Determination of coupled sway, roll, and yaw motions of a floating body in regular waves

1Central Water and Power Research Station, Khadakwasla, Pune 411 024, Maharashtra, India
2Institute of Applied Mechanics, National Taiwan University, Taipei 10764, Taiwan

Received 21 May 2003

Copyright © 2004 Hindawi Publishing Corporation. This is an open access article distributed under the Creative Commons Attribution License, which permits unrestricted use, distribution, and reproduction in any medium, provided the original work is properly cited.

Abstract

This paper investigates the motion response of a floating body in time domain under the influence of small amplitude regular waves.

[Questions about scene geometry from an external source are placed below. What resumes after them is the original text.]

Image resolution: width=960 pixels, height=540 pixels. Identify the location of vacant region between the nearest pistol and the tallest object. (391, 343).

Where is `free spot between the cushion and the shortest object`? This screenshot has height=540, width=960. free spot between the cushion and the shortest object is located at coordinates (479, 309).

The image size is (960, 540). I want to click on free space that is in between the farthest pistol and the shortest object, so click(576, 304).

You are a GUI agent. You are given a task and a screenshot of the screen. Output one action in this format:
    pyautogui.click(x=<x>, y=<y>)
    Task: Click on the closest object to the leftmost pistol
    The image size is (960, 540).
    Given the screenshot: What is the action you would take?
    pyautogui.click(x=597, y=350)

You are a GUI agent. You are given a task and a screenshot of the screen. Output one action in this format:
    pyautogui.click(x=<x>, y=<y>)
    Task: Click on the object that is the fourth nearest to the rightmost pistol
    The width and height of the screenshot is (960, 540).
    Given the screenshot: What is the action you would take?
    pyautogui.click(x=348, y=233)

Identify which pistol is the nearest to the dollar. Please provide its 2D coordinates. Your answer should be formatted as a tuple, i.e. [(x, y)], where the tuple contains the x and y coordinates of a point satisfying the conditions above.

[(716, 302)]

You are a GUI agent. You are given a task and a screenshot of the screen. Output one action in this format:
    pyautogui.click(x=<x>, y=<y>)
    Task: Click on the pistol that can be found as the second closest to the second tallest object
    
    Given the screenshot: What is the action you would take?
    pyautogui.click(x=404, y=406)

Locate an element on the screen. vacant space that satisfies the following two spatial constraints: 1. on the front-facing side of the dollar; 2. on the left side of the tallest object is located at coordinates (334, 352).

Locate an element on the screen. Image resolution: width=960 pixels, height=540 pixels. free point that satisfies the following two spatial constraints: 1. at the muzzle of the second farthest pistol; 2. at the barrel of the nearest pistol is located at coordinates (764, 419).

The governing equations of motion describing the balance of wave-exciting force with the inertial, damping, and restoring forces are transformed into frequency domain by applying Laplace transform technique. Assuming the floating body is initially at rest and the waves act perpendicular to the vessel of lateral symmetry, hydrodynamic coefficients were obtained in terms of integrated sectional added-mass, damping, and restoring coefficients, derived from Frank's close-fit curve. A numerical experiment on a vessel of 19190 ton displaced mass was carried out for three different wave frequencies, namely, 0.56 rad/s, 0.74 rad/s, and 1.24 rad/s. The damping parameters (ςi) reveal the system stability criteria, derived from the quartic analysis, corresponding to the undamped frequencies (βi). It is observed that the sway and yaw motions become maximum for frequency 0.56 rad/s, whereas roll motion is maximum for frequency 0.74 rad/s. All three motions show harmonic behavior and attain dynamic equilibrium for time t>100 seconds. The mathematical approach presented here will be useful to determine seaworthiness characteristics of any vessel when wave amplitudes are small and also to validate complex numerical models.